I had a counseling session with one of my clients. She is a cutter and was questioning whether or not she would be getting any better in her life. She was comparing herself with others who also receive therapy and who seem to be getting better faster. My client thought she was not improving like she should and asked about the concept of PTSD and resistance to treatment.
I try to explain to her that PTSD involves living in the past after a traumatic experience… versus learning from the past without necessarily reliving the past. When we experience PTSD , we tend get stuck in the past and not move forward. When the pain is avoided then we continue to experience PTSD and continue to relive the past and experience an emotional cycle which is nourished by substance-abuse, self harming behavior, and depression.
On the other hand, when we learn about the past, we develop new skills and we develop new ways to cope with the upsetting memories. One of the ways is to talk about it, process feelings, write about it, and accept the fact that the pain was done. When we choose to develop new skills and process feelings by accepting the pain, then we begging to acknowledge that it was a difficult time in our life and be able to move forward with new skills.

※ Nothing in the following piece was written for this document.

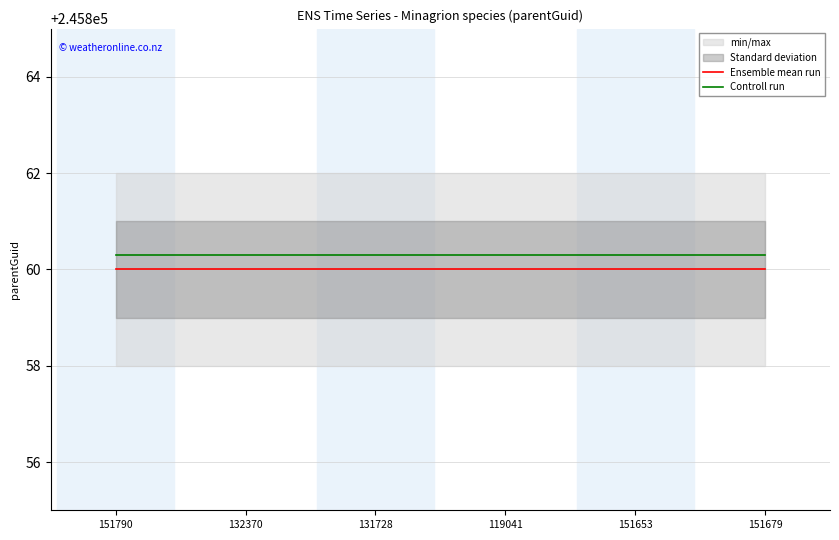

How many lines are shown in the chart?

2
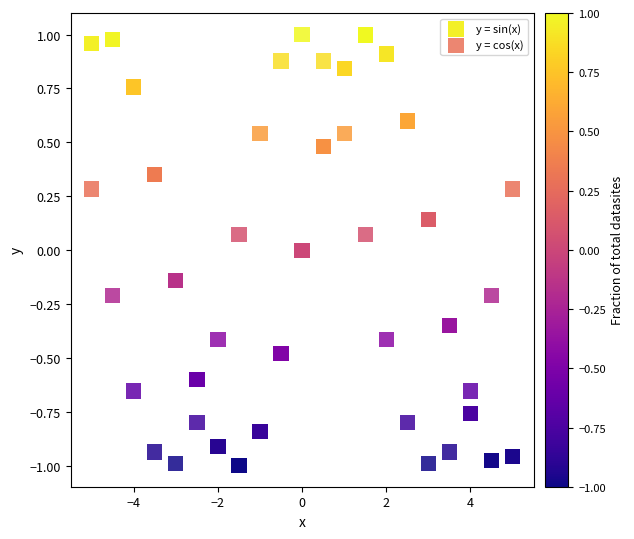

What is the X range (max minus min) for the scatter plot?

10.0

And then there was the question of why she is still cutting when she’s in her 50s now, when most of the cutters are either teenagers or young adults.
Then a lightbulb turned on in my head. I asked my client who she would identify as and she could not answer the question. She first said “I’m already in my 50s why am I asking this question now? ” Then I asked her to not think about her current age but to focus on the question itself : who am I?
The observation that most cutters are teenagers or young adults gave me the idea that, since she has always been dependent on others to tolerate her who she is and what to do with my life, that sounds almost like what teenagers and young adults do in the early lives.
Basically my client is experiencing what most teenagers and young adults experience : finding their identities in life, facing the unknown after depending on the parents. My client said she always depended on her parents and she was taking care of and nourished as a child even during her adulthood. This can explain why she has difficulty identifying who she is now in her 50s. I explained that most of us experience the same identity crisis in different times of our lives. Most of us identify with what we have been assigned to be, for example our names, our ethnicity, our gender, and our religion. But we ultimately face a time in life, usually during young adulthood, where we start questioning our assigned entities and find our own identities. And maybe that’s what my client is experiencing at the present moment.
Like I mentioned in my previous post, we mostly live inside our heads. Inside our thoughts and perceptions. We rarely get out of our thoughts and face reality. We don’t usually live in the present moment. But we rather stay living inside our heads. Inside our minds. But we rarely step aside and start perceiving ourselves as we really are.
Have the rest of us done the same thing in our lives? Have we taken the bold step of “peeling the onion” all the way until we find our true selves?
In my own experience , that “true self” remains a mystery. It remains a great part of the unknown, which is why I tend to ignore it and replace it with all the entities I have been taught to identify with.
I have learned to identify with being a Hispanic middle age male, an American, a mental health professional, a Florida resident, a parent, a husband, a son, and many other entities. All of these I can question and deny if I choose to. What I have not identified with as much is what can never question or deny.
My true self.
But what is the true self? Is it simply being human? Being a person? After all, isn’t that what we all have in common? Identifying with being Human beings ? Anything else could be used to separate and segregate us. But being humans could only keep us united.